Close to home refuses to provide clear answers to a messy situation
Films about the military are almost always going to involve politics. What’s far more rare is for these politics to be open to interpretation. Few films manage to successfully address the role of the military without either condoning or condemning its use and place within society. Sure, all but the most crass examples contain shades of gray, but even fewer deliberately try to paint themselves as gray as possible. Close to Home, the debut film from Israeli writer-directors Dalia Hangar and Vidi Bilu, accomplishes this unlikely feat with surprising ease; posing its viewers a variety of questions without any hints at the answers.
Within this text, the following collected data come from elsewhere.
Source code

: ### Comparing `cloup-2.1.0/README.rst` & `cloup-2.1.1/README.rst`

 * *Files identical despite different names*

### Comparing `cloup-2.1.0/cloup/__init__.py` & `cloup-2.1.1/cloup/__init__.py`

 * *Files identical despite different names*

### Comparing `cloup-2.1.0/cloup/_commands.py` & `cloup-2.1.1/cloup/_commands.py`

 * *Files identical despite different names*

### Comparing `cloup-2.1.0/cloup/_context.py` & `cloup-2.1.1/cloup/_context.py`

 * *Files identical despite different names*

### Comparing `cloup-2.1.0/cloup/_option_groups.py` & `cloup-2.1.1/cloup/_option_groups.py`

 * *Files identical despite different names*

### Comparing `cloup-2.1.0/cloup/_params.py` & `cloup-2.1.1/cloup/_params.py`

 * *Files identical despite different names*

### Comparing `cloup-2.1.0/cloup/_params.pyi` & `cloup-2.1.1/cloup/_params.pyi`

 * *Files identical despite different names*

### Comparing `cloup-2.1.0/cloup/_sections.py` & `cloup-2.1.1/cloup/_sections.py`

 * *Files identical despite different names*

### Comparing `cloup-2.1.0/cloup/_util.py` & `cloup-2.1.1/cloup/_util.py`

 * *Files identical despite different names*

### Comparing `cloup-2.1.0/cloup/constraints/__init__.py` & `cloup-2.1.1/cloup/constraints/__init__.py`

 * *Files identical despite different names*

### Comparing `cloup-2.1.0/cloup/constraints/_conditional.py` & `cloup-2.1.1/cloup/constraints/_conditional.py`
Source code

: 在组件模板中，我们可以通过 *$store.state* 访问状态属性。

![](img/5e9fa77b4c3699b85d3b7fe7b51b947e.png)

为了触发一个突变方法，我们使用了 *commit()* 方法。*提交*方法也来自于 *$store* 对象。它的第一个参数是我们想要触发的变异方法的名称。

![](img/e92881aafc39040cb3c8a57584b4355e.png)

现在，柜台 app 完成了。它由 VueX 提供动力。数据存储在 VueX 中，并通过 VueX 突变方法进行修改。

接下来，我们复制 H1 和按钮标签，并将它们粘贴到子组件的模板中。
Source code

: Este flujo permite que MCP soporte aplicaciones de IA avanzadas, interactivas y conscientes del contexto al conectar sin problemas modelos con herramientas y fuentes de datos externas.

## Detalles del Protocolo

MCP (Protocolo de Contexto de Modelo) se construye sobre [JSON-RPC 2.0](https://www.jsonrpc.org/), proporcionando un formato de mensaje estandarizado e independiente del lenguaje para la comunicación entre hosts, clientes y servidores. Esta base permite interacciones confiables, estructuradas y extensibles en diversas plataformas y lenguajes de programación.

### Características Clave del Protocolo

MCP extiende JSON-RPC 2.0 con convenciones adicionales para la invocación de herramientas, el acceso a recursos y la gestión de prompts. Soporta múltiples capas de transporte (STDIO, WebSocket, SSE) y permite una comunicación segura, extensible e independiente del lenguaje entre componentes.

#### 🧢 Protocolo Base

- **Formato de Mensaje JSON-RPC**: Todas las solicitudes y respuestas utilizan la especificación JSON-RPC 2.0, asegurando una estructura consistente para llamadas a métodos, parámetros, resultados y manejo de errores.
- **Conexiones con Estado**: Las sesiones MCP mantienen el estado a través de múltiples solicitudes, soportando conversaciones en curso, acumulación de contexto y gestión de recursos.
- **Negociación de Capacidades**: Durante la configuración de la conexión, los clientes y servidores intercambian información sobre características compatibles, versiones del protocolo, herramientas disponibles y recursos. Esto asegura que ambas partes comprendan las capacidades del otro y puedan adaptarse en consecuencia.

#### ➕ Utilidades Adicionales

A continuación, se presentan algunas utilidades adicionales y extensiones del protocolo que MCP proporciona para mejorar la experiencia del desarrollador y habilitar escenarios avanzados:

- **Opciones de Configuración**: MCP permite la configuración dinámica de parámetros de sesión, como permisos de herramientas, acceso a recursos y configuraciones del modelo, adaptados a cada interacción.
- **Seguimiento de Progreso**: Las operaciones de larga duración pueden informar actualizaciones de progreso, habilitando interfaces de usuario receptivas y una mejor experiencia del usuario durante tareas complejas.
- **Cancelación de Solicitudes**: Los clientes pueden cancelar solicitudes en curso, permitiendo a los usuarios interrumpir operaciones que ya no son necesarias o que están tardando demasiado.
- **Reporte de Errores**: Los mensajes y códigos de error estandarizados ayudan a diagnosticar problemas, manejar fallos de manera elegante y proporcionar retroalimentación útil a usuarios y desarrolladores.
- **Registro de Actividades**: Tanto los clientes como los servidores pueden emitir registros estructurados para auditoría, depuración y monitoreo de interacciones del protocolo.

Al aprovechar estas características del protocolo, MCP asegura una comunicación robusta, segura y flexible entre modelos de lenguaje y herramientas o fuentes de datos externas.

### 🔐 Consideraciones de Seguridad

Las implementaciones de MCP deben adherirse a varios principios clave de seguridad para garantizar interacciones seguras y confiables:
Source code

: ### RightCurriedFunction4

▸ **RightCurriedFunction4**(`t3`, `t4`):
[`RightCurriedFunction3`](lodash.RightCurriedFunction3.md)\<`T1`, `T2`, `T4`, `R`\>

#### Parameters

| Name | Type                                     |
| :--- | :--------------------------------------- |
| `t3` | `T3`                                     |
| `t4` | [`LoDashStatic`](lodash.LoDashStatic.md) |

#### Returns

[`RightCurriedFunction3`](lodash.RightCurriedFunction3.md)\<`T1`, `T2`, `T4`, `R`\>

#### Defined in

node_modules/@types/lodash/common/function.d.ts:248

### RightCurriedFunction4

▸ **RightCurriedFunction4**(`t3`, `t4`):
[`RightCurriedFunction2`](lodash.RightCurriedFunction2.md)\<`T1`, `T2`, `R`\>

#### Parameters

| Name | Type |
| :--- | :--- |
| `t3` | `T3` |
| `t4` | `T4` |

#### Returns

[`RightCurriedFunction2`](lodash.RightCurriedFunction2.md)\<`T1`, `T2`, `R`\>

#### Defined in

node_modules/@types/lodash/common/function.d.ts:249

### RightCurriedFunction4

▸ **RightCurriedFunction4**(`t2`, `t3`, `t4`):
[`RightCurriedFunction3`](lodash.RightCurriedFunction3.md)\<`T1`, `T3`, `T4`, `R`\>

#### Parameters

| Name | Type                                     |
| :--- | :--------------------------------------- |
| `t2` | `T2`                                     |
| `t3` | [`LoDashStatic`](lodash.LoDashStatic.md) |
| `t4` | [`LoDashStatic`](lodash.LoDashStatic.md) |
The film follows Smadar (Smadar Sayar) and Mirit (Neema Shendar), two young Jewish women in the early stages of their mandatory two-year service in the Israeli Defense Force. The two spend their days patrolling the streets of Jerusalem, carrying out orders to stop and record the information of every Arab they see. The free-spirited rebel, Smadar, objects to this process, which causes friction between her and her new partner, the straight-laced Mirit. A standard plot involving two different people coming to understand each other and, eventually, becoming friends gradually unfolds. The two leads handle this predictable plot admirably, but without any real surprises
What is surprising, though, is the profoundly human portrayal of Smadar, Mirit and the rest of the women in their unit dealing with forced conscription. Instead of unquestioning obedience and fanatical loyalty, the characters in Close to Home treat their military service as an unpleasant job. This, of course, leads to most of the girls taking their duties lightly, raising the question of whether the conscription of unwilling Israeli men and women is actually beneficial to the controversial country’s security.
Naturally, the question becomes even more pertinent, and more difficult to answer, when a suicide bombing rocks Smadar and Mirit’s sector of Jerusalem, forcing the two to come to grips with the grim reality of their situation. Hager and Bilu could have easily attempted to either redeem or vilify the role of the military and conscription in Israeli society, but fortunately, they avoid these pitfalls. Instead, they keep Close to Home ambiguous, forcing audiences to decide for themselves if Smadar, Mirit and their ilk are performing a vital function in Jerusalem, exacerbating the problem, or are just helpless bystanders in a situation that spun out of anyone’s control long ago.